Course Description

This course is a sequel to MATH 3 and is appropriate for students who have successfully completed an AB calculus curriculum (or the equivalent) in secondary school. Roughly half of the course is devoted to topics in one-variable calculus, selected from techniques of integrations, areas, volumes, numerical integration, sequences and series including Taylor series, ordinary differential equations and techniques of their solution. The second half of the course studies scalar valued functions of several variables. It begins with the study of vector geometry, equations of lines and planes, and space curves (velocity, acceleration, arclength). The balance of the course is devoted to studying differential calculus of functions of several variables. Topics include limits and continuity, partial derivatives, tangent planes and differentials, the Chain Rule, directional derivatives and applications, and optimization problems including the use of Lagrange multipliers.

Instructors

Instructor	Anne Gelb Section 1	Shiang Tang Sections 2 and 3
Class	(9L) MWF 8:50 - 9:55 Kemeny 006	(11) MWF 11:30-12:35 Kemeny 006 (12) MWF 12:50 - 1:55 Kemeny 006
x-hour	Th 9:05- 9:55 (if held) Kemeny 006	(11) Tu 12:15 - 1:05; Kemeny 006 (12) Tu 1:20-2:10 Kemeny 006
Contact	Anne.E.Gelb@Dartmouth.edu	shiang.tang@Dartmouth.edu
Office Hours	Kemeny 207: MF 10:00-11:00; by appointment.	Kemeny 006: Tu 12:15-2:10; Kemeny 320: F 9:50-10:50; by appointment.

Links

• Lecture Plan

• Homework

• Canvas for all sections

General Information

Please see Lecture Plan for detailed information.

In person lectures

All lectures will be held in person unless otherwise stated. They will not be recorded, nor will slides or lecture notes be available. If you are not feeling well or have been instructed to not come to class, please contact the instructor prior to class. In this case, the instructor will try to arrange to have a classmate take notes for you.

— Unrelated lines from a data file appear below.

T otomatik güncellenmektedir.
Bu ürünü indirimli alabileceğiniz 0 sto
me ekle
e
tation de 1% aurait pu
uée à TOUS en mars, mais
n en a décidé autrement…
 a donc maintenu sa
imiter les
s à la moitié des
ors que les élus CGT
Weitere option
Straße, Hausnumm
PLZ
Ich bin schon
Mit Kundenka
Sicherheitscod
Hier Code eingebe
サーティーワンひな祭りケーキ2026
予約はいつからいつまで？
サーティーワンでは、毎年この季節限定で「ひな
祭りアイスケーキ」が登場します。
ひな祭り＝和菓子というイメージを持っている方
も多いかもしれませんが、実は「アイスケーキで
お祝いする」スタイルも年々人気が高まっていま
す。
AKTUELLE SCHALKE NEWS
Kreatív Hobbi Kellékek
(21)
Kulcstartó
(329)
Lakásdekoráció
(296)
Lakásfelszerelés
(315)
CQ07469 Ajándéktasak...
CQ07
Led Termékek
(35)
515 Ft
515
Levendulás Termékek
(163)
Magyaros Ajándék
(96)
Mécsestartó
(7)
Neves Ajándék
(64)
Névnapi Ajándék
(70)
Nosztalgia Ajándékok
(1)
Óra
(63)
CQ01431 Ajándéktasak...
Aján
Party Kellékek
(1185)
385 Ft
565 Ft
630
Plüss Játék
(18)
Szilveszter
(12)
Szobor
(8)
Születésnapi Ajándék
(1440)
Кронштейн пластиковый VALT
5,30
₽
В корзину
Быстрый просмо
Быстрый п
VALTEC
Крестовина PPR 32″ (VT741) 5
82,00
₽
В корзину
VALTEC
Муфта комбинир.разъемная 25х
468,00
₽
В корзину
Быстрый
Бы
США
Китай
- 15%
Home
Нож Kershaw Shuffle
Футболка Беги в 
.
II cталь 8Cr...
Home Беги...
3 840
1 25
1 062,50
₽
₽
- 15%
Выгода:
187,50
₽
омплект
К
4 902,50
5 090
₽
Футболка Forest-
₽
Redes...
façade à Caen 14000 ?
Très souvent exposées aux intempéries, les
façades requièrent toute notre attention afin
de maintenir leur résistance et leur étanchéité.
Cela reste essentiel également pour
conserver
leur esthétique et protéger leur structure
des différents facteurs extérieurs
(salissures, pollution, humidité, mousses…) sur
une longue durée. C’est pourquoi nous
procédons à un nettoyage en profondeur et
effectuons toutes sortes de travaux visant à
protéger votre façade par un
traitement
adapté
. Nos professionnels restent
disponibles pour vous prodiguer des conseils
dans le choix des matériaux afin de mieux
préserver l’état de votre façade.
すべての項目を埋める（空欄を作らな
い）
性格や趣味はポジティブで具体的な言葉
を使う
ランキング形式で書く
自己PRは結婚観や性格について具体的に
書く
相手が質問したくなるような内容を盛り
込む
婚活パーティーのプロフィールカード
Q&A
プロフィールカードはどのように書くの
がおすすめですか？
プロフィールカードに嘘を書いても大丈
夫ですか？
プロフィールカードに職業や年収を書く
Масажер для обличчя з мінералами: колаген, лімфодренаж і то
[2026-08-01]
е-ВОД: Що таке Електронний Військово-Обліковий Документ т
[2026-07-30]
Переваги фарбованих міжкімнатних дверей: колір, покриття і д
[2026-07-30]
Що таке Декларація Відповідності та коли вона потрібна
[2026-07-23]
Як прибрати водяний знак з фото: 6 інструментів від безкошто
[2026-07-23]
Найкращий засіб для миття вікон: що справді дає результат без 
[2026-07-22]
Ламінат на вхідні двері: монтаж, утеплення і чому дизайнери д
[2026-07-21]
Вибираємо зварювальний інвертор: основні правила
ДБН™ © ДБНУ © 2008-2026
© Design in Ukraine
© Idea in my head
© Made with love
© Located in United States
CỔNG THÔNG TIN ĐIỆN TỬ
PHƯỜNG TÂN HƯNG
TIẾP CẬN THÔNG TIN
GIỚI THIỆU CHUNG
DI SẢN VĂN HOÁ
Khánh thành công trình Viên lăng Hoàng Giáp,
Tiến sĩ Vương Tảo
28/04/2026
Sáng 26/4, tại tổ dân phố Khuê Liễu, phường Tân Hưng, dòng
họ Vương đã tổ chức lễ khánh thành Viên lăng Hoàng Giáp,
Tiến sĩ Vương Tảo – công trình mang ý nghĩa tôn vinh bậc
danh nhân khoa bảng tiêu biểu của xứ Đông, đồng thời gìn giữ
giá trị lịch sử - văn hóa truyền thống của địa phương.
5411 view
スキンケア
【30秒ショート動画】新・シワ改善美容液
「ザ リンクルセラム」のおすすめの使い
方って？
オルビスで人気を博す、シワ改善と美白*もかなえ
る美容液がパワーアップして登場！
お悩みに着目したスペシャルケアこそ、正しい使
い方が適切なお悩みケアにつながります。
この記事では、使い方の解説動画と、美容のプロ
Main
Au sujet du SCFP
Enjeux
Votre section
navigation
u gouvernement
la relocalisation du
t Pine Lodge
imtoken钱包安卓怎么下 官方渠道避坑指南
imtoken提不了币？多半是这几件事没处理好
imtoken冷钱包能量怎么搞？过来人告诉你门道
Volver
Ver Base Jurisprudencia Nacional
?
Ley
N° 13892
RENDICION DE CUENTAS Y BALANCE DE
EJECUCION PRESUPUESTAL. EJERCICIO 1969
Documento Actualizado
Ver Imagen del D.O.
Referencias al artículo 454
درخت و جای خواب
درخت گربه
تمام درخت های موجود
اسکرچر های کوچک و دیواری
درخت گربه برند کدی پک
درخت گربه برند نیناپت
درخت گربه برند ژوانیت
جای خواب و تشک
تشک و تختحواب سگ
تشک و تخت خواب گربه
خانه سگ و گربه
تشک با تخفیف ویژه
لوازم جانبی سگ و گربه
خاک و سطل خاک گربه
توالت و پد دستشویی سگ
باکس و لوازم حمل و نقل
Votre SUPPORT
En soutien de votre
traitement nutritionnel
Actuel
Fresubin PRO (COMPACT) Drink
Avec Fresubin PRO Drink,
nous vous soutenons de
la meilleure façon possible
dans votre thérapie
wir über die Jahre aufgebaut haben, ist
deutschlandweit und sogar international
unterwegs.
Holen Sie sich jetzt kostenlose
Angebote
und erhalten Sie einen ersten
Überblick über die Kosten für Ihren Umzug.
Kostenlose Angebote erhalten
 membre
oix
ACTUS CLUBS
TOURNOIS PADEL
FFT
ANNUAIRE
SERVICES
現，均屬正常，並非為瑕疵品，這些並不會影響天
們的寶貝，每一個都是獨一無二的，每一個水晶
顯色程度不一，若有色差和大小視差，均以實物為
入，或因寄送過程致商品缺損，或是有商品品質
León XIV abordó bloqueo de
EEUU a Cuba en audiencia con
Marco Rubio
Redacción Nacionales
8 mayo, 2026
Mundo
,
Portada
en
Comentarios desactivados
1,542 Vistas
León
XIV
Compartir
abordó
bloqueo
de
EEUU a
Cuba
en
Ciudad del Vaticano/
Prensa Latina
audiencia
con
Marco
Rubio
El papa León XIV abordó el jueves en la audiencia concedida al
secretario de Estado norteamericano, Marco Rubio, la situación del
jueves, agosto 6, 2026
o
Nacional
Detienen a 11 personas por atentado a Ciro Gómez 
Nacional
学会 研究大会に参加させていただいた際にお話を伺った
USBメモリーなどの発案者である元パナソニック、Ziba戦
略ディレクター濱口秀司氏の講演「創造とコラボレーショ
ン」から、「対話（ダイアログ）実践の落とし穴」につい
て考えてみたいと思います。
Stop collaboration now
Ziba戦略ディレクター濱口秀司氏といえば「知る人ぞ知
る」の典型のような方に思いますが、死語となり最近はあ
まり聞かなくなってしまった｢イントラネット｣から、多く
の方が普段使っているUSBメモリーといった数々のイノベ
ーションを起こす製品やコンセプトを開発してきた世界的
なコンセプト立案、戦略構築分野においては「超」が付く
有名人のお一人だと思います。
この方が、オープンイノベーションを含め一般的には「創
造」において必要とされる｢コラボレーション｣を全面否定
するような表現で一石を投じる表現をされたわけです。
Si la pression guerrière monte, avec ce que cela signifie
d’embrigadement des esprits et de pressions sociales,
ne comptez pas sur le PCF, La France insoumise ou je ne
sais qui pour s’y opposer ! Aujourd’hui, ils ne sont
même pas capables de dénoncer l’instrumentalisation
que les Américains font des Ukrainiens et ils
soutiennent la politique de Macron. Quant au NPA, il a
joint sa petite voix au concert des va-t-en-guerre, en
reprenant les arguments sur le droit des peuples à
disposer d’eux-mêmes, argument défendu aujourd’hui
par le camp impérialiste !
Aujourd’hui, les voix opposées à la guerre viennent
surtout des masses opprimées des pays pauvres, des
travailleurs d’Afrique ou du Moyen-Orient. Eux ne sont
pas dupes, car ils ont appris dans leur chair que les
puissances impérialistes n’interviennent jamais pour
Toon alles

In person and remote office hours

Office hours will generally be held in person. From time to time, it may be announced in class or on CANVAS that office hours will be conducted via zoom. Individual appointments with instructors may be held remotely via zoom, especially those made for late afternoon.

Math 8 tutorial sessions

Tutorial sessions Tuesday and Thursday from 7-9 pm in Kemeny 007.

Grading

The course grade will be based upon on weekly homework (total 80 points), class attendance (total 20 points) exam 1 (125 points), exam 2 (125 points), exam 3 (150 points). Total points possible: 500.

Exams 400 points

• Exam 1 (125 points): Thursday October 5: 5-6:45 pm; Kemeny 006 and 007.
• Exam 2 (125 points): Thursday October 26: 5-6:45 pm; Kemeny 006 and 007.
• Exam 3 (150 points): Final exam Friday November 17: 11:30 am; It is cumulative.

Homework 80 points

We will be using webwork (through canvas). We will also suggest textbook problems which will be posted Homework. Homework reinforces concepts and skills while challenging students to extend what they have learned to other types of problems. Because it is important for students to have this experience, instructors will not solve assigned homework problems during office hours before the due date. We will of course answer questions you may have in approaching problems that give you difficulty. It is therefore essential to begin homework sets early so that you may get help if difficulties do arise.

Homework is due each Tuesday at 11:59 pm. We are using webwork , which will be administered through your CANVAS website. As all homework is posted well in advance, no late homework will be accepted. Homework typically covers course material through the previous Friday.

Homework grading policy: The goal of homework is to learn to work through problems. Therefore each problem set will be assigned a grade on a 10 point scale based on the following percentage of correct results as submitted through webwork: 85% or higher = 10; 81-85% = 9; 71-80% = 8; 61-70% = 7; 50-60% = 6; 30-49% = 5; 20-29% = 3; 10-19% = 2; 5-9% = 1; below 5% = 0. The lowest homework score will be dropped, and the combination of the remaining scores will be scaled out of 80 points.

Honor Principle

We will strictly enforce Dartmouth's Academic Honor Principle. Please be advised of especially

• Exams: Giving and/or receiving assistance during an examination violates the Academic Honor Principle.
• Homework: Collaboration is both permitted and encouraged, but it is a violation of the honor code for someone to provide the answers for you.

Textbook

Calculus, Volumes 2 and 3 by E. Herman, et. al., OpenStax (available online):
Volume 2
Volume 3

Prerequisite:

Math 3 or advanced placement into Math 8.

Student Religious Observances

Some students may wish to take part in religious observances that fall during this academic term. Should you have a religious observance that conflicts with your participation in the course, please come speak with your instructor before the end of the second week of the term to discuss appropriate accommodations.